• _What you will do_
Locate, in the data below, the line that contains "image above as" and the line that contains "Annotation task. Dump"; reproduce exactly those two lines and every line between them, nothing more.

════

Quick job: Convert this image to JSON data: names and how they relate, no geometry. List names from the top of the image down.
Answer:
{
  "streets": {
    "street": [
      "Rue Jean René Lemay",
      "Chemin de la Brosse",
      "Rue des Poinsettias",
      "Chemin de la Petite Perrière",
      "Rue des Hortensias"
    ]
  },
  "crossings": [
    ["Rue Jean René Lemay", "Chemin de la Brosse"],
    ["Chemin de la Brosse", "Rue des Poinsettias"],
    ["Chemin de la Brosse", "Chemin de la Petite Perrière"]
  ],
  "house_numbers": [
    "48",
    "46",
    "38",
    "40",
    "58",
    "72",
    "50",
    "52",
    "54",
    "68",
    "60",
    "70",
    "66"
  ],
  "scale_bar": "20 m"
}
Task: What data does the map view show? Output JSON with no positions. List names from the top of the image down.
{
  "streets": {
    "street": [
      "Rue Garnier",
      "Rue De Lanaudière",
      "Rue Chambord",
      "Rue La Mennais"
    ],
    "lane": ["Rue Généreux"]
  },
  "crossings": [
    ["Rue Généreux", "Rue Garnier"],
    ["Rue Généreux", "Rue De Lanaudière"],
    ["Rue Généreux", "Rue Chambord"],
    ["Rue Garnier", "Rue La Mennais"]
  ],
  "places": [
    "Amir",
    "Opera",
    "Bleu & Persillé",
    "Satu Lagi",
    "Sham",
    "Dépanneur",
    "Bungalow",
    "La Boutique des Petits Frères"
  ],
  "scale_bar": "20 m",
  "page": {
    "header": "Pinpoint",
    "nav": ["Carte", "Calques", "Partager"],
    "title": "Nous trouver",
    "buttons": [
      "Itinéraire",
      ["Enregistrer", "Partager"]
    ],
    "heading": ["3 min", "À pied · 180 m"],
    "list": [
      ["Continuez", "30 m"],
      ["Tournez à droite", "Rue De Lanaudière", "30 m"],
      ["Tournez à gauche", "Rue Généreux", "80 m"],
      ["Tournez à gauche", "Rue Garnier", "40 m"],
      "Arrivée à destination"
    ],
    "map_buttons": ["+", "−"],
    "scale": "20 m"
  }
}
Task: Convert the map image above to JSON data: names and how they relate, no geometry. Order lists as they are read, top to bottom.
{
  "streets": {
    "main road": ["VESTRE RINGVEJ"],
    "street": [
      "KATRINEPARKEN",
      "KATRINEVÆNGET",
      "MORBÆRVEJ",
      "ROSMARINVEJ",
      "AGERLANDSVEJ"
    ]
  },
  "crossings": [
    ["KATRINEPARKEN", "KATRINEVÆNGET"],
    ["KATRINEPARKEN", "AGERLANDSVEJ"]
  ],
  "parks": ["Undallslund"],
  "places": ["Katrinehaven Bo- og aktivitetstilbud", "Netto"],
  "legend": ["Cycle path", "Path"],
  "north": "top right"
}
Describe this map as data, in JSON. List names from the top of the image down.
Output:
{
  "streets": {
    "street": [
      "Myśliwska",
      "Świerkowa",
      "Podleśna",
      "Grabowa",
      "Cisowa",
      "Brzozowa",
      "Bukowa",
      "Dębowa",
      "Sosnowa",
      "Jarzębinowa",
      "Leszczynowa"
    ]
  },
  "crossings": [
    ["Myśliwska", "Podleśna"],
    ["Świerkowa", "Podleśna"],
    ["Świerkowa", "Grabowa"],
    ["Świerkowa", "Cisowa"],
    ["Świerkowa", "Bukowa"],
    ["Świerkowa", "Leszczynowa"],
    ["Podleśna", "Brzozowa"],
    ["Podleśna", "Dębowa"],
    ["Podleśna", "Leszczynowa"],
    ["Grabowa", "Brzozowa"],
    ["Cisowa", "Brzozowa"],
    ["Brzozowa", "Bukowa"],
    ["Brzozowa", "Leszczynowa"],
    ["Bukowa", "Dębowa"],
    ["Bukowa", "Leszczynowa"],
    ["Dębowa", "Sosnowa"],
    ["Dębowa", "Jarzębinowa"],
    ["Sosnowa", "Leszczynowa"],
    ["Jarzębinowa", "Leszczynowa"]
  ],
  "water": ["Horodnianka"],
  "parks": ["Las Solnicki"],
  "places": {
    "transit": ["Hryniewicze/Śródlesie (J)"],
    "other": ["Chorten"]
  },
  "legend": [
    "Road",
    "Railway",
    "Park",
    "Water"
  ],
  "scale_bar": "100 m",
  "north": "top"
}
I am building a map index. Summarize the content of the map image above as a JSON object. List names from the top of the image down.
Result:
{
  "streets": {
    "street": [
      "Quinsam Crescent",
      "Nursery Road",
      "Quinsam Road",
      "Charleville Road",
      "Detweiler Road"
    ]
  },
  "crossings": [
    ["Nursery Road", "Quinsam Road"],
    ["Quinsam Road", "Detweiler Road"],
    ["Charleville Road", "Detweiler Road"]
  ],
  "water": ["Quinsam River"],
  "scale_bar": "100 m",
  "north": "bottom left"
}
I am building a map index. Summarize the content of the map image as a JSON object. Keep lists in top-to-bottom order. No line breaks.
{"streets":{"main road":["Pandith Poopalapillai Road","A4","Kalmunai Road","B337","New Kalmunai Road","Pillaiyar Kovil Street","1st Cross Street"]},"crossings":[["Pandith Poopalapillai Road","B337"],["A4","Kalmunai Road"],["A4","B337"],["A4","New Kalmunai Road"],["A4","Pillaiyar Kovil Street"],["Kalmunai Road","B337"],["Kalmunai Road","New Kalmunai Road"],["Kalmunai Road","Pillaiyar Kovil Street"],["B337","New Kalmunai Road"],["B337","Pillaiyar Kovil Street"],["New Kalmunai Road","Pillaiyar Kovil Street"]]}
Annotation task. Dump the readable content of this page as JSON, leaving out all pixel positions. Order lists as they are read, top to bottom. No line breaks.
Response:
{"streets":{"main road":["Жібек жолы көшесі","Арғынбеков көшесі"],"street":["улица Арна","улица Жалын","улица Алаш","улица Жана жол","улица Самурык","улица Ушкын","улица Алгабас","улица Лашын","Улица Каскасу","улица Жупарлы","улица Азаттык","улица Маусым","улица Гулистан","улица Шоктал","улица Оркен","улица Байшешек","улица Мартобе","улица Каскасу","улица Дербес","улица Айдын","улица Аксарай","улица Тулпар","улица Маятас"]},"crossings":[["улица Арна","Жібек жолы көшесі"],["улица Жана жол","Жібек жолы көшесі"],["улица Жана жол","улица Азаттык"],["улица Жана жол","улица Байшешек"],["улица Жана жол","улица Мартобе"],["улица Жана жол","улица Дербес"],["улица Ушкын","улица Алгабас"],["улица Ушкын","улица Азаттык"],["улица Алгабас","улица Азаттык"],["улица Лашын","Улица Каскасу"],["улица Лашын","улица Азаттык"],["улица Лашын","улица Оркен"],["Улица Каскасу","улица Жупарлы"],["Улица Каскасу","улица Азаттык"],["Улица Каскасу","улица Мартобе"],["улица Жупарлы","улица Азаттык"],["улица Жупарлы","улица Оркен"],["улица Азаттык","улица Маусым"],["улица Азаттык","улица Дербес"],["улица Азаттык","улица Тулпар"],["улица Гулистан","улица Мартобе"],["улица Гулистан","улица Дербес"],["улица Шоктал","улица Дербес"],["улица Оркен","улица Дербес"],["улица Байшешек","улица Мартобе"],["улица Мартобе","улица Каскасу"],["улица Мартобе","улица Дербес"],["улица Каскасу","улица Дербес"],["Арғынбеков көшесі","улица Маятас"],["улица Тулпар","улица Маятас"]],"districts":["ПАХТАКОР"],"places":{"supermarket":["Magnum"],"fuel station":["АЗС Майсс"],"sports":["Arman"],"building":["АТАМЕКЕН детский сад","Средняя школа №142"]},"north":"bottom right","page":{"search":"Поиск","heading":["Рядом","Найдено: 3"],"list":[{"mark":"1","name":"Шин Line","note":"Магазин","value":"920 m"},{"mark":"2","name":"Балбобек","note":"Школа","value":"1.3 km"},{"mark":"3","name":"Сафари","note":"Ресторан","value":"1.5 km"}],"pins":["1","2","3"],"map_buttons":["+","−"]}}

════

• _Result for this task_
I am building a map index. Summarize the content of the map image above as a JSON object. List names from the top of the image down.
Result:
{
  "streets": {
    "street": [
      "Quinsam Crescent",
      "Nursery Road",
      "Quinsam Road",
      "Charleville Road",
      "Detweiler Road"
    ]
  },
  "crossings": [
    ["Nursery Road", "Quinsam Road"],
    ["Quinsam Road", "Detweiler Road"],
    ["Charleville Road", "Detweiler Road"]
  ],
  "water": ["Quinsam River"],
  "scale_bar": "100 m",
  "north": "bottom left"
}
I am building a map index. Summarize the content of the map image as a JSON object. Keep lists in top-to-bottom order. No line breaks.
{"streets":{"main road":["Pandith Poopalapillai Road","A4","Kalmunai Road","B337","New Kalmunai Road","Pillaiyar Kovil Street","1st Cross Street"]},"crossings":[["Pandith Poopalapillai Road","B337"],["A4","Kalmunai Road"],["A4","B337"],["A4","New Kalmunai Road"],["A4","Pillaiyar Kovil Street"],["Kalmunai Road","B337"],["Kalmunai Road","New Kalmunai Road"],["Kalmunai Road","Pillaiyar Kovil Street"],["B337","New Kalmunai Road"],["B337","Pillaiyar Kovil Street"],["New Kalmunai Road","Pillaiyar Kovil Street"]]}
Annotation task. Dump the readable content of this page as JSON, leaving out all pixel positions. Order lists as they are read, top to bottom. No line breaks.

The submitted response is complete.